Statistical Quality Control and Navy Ship Repair

Since the end of the Cold War, there have been demands in the United States to step down defense costs. One effect of these demands is a shift in accent within the U.S. Navy from acquisition to maintenance in order to make ships and ship systems last longer. Inevitably, this will mean more work for the ship repair industry, public and private. At the same time, the Navy is concerned about quality improvement in its industrial base and is encouraging the use of strategies generally known as Total Quality Management. However, the characteristics of Navy ship repair challenge many of the TQM methods that work so well in manufacturing. Government contracts restrict such quality strategies as single sourcing and just-in-time inventory. Government quality assurance requirements rely heavily upon final inspection. Navy business methods such as fragmentation of the work package among independent performers and constant and universal interface between customer and performer impede cohesive control. Finally, Navy ship repair, unlike the automaton factory, requires labor intensive, high skill, non-rote craftsmanship across many thousands of low volume activities.
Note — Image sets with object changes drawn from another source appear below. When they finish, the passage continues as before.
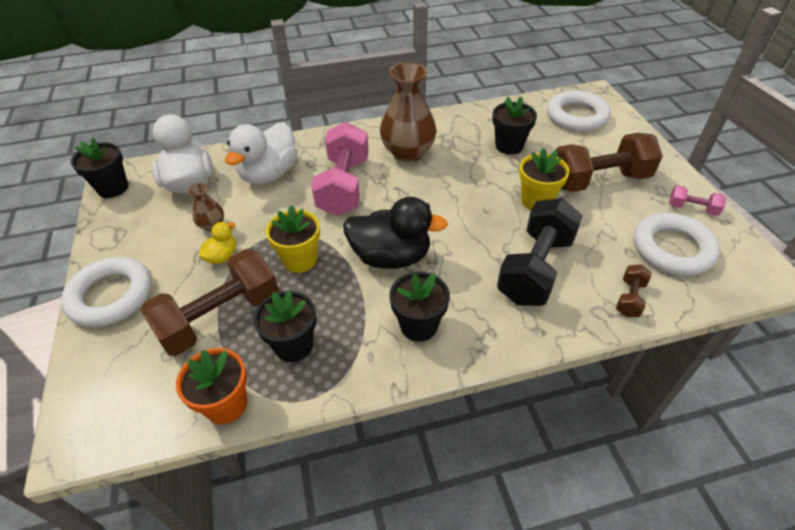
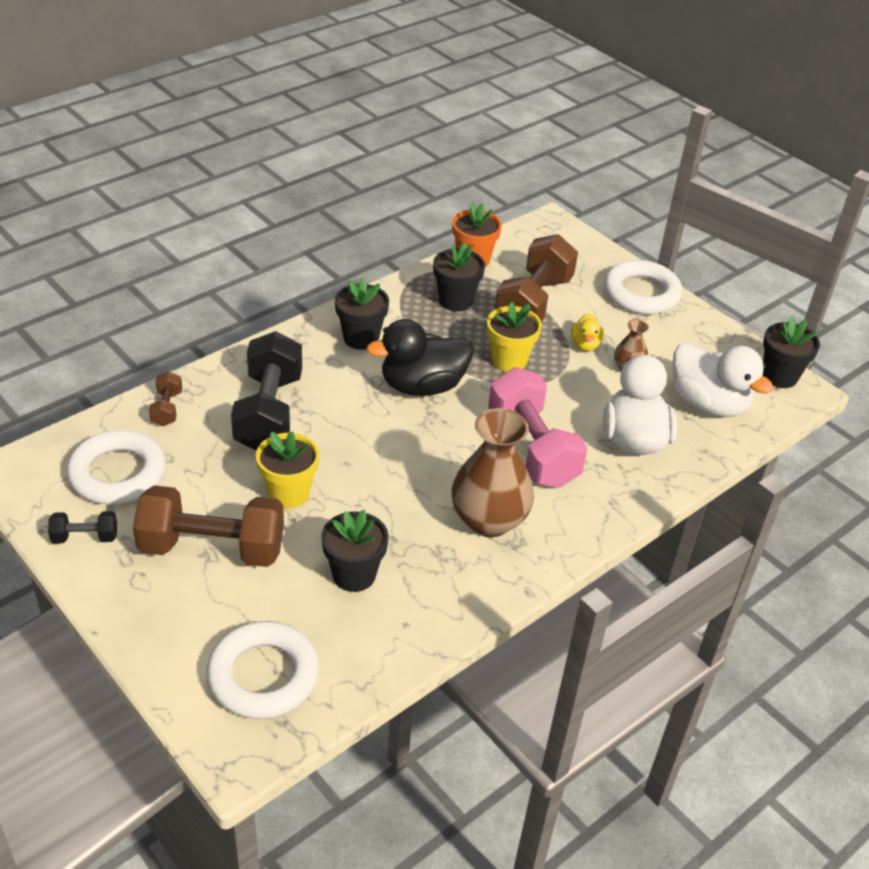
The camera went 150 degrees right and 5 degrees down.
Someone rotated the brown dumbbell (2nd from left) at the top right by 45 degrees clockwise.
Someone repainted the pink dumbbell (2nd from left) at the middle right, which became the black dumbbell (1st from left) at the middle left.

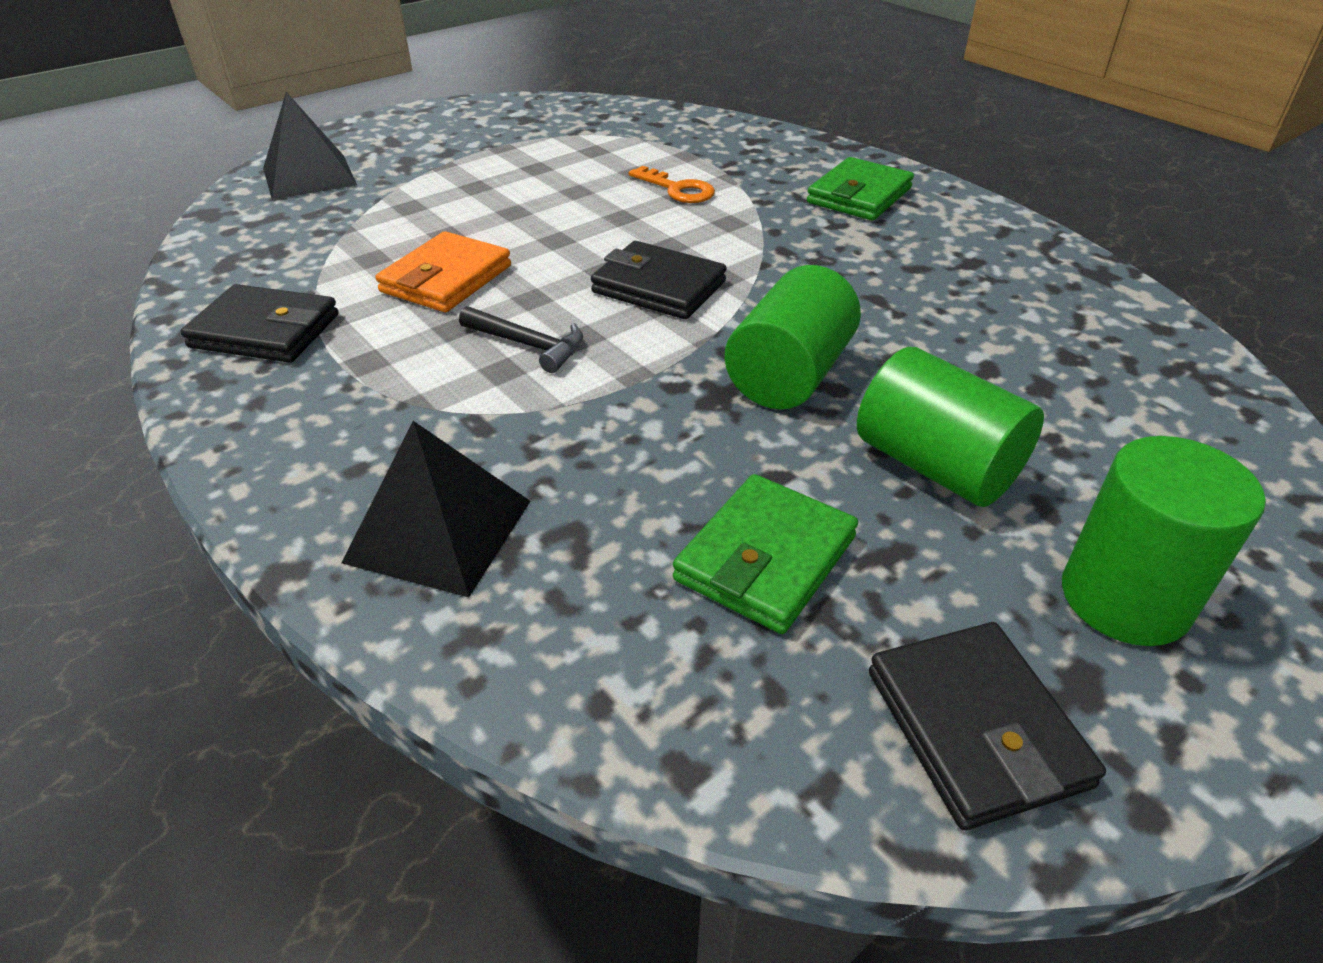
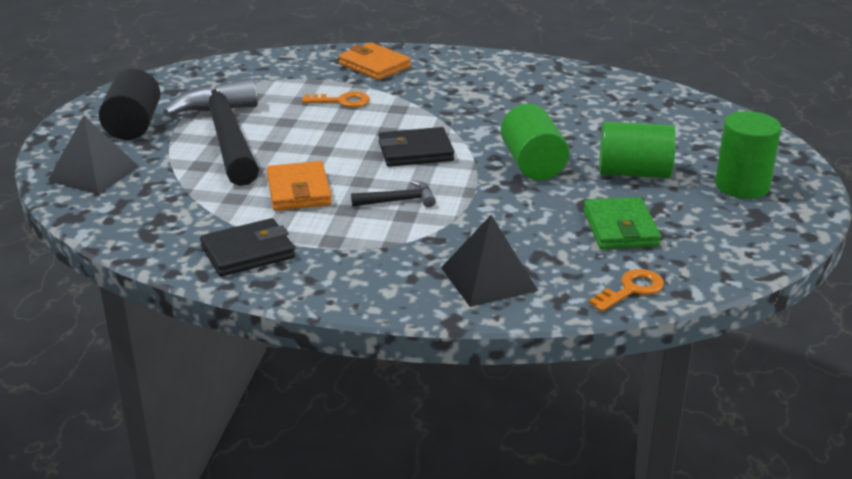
The camera went 40 degrees left and 10 degrees down.
Someone took away the green wallet (2nd from left) at the top centre.
Someone took away the black wallet (3rd from left) at the bottom right.
Someone put down the orange wallet (2nd from left) at the top centre.
Someone put down the black cylinder at the top left.
Someone put down the black hammer (1st from left) at the top left.
Someone put down the orange key (2nd from left) at the middle right.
The quality objective is this: to measure, control, and improve the processes of ship repair in order to reduce variation from target values and to provide customer satisfaction. This can be done through statistical process control adapted to job shop operation. This paper describes how SQC methods can be applied to production, logistics, quality control, and test programs in order to control the critical path and quantify the quality character of the shipyard. Control is maintained through a closed loop management model which uses key state variables for process measurement. Quality is determined by characteristic curves and quantified by process control limits.